Open the toolset *Build control sets* of the RSAT
toolbox, and click **random sequence**. Adapt
the options to get 1000 sequences of 5,000bp each.

**Choice of the background model:** select the
organism *Saccharomyces cerevisiae*, check the
option *"DNA sequences calibrated on non-coding upstream
sequences"* with an *oligonucleotide size*
of *6* (this corresponds to a Markov model of
order *m = k-1 = 5*), and click *GO*.

After a few seconds, the result page appears. The sequences
are not displayed to avoid massive transfer (you don't
specially need to transfer 5Mb before submitting the
resulting sequences to the next analysis steps). If you
want, you can check the sequences by clicking on the link
under *Result files(s)*.

In the result page, click the
button *dna-pattern*.

- Enter
`GATACA` in
the box *Query pattern(s)*.
- For the
*Search strands* option,
select *direct only*, and disactivate the
option *prevent overlapping matches*.
**Disactivate** the default return
options *match positions* and *sequence
limits*.
**Activate** the options *match count
table*, *match rank* and *sort*.

#### Justification for the chosen options

- The option
*match count table* will return a
table with one row per sequence, and one column per
pattern (in this case we submitted a single pattern,
but the tool would also allow you to analyze different
patterns in a single run),
- The option
*sort* will sort the sequences y
decreasing occurrences, you will thus immeiately see the
maximum number of occurrences in the random trial.
- The option
*match rank* will indicate the rank
of each sequence accordnig to the number of pattern
occurrences, and thus allow us to check the number of
sequences haing 0, 1, 2, ... occurrences.

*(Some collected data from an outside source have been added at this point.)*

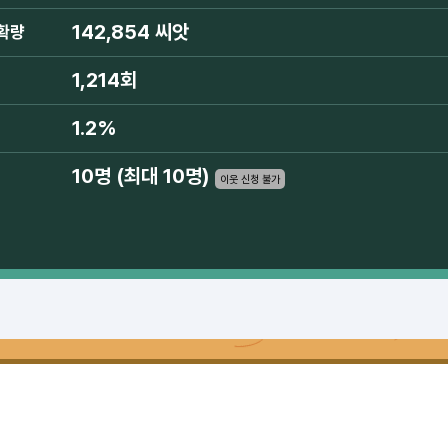
142,854 씨앗
확량
1,214회
1.2%
10명 (최대 10명)
이웃 신청 불가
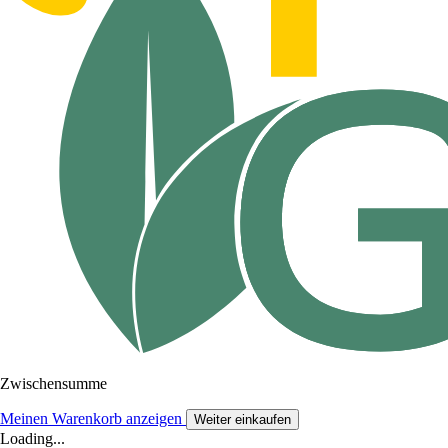
Zwischensumme
Meinen Warenkorb anzeigen
Weiter einkaufen
Loading...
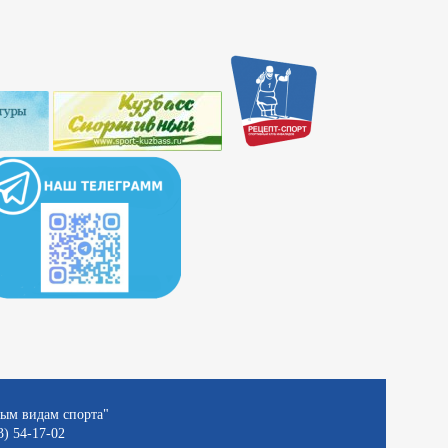
ным видам спорта"
3) 54-17-02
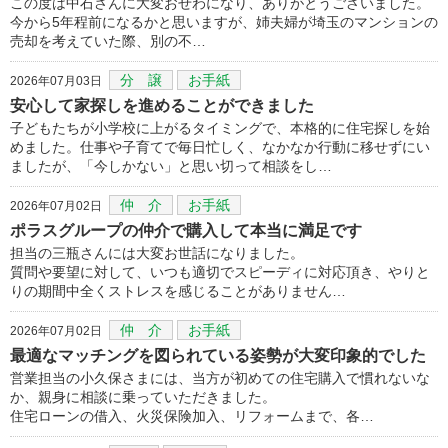
この度は中石さんに大変おせわになり、ありがとうございました。
今から5年程前になるかと思いますが、姉夫婦が埼玉のマンションの
売却を考えていた際、別の不…
分 譲
お手紙
2026年07月03日
安心して家探しを進めることができました
子どもたちが小学校に上がるタイミングで、本格的に住宅探しを始
めました。仕事や子育てで毎日忙しく、なかなか行動に移せずにい
ましたが、「今しかない」と思い切って相談をし…
仲 介
お手紙
2026年07月02日
ポラスグループの仲介で購入して本当に満足です
担当の三瓶さんには大変お世話になりました。
質問や要望に対して、いつも適切でスピーディに対応頂き、やりと
りの期間中全くストレスを感じることがありません…
仲 介
お手紙
2026年07月02日
最適なマッチングを図られている姿勢が大変印象的でした
営業担当の小久保さまには、当方が初めての住宅購入で慣れないな
か、親身に相談に乗っていただきました。
住宅ローンの借入、火災保険加入、リフォームまで、各…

At this stage, you can already count the number of
sequences having 6, 5, 4, ... 0 occurrences of the
pattern by browing the result table from top to
bottom. We will however use another program to compute
it automatically, and display the result
graphically.

At the bottom of the *dna-pattern* result page,
click the button **Frequency distribution**. Set
the *class interval* to 1, the *Data column* to
3 (this column contains the counts of `GATACA`) and
click *GO*. The result table shows you the number of
sequences containing 0, 1, 2, ... occurrences,
respectively. Read the header to understand the content of
the columns. At the bottm of the frequency table, you have
some statistics, including the mean number of occurrences
per sequences (as I run this test, I obtain 1.331, but
this number is supposed to fluctuate between
trials). Compare this observed mean to the expected number
of occurrences.

We will now generate a graphical representation of the
frequency distribution. For this,
click **XYgraph** at the bottom of the frequency
distribution result page. Set the *Data column for X
axis* to 1, leave all other parameters unchanged and
click *GO*.

On the resulting graph,

- the blue curve indicates displays the
number
*n* of sequences (ordinate) presenting X
occurrences (0, 1, 2, ...); of `GATACA`;
- the green curve
(
*n_cum*) indicates the cumulative distribution,
i.e. number of sequences containing *at most* X
occurrences;
- the pink curve
(
*n_dcum*) indicates the decrasing cumulative
distribution, i.e. the number of sequences
containing *at least* X occurrences.

The distribution graph above indicating the absolute
frequencies (i.e. number of sequences). In order to
display the distributions of relative frequencies, come
back to the XYgraph form, and type *7,8,9* in the
box *Data columns for Y axis*. Optionally, you can
also choose to speficy a *log base* of 10 for the Y
axis. This will better highlight the lower frequencies
associated to large occurrence numbers.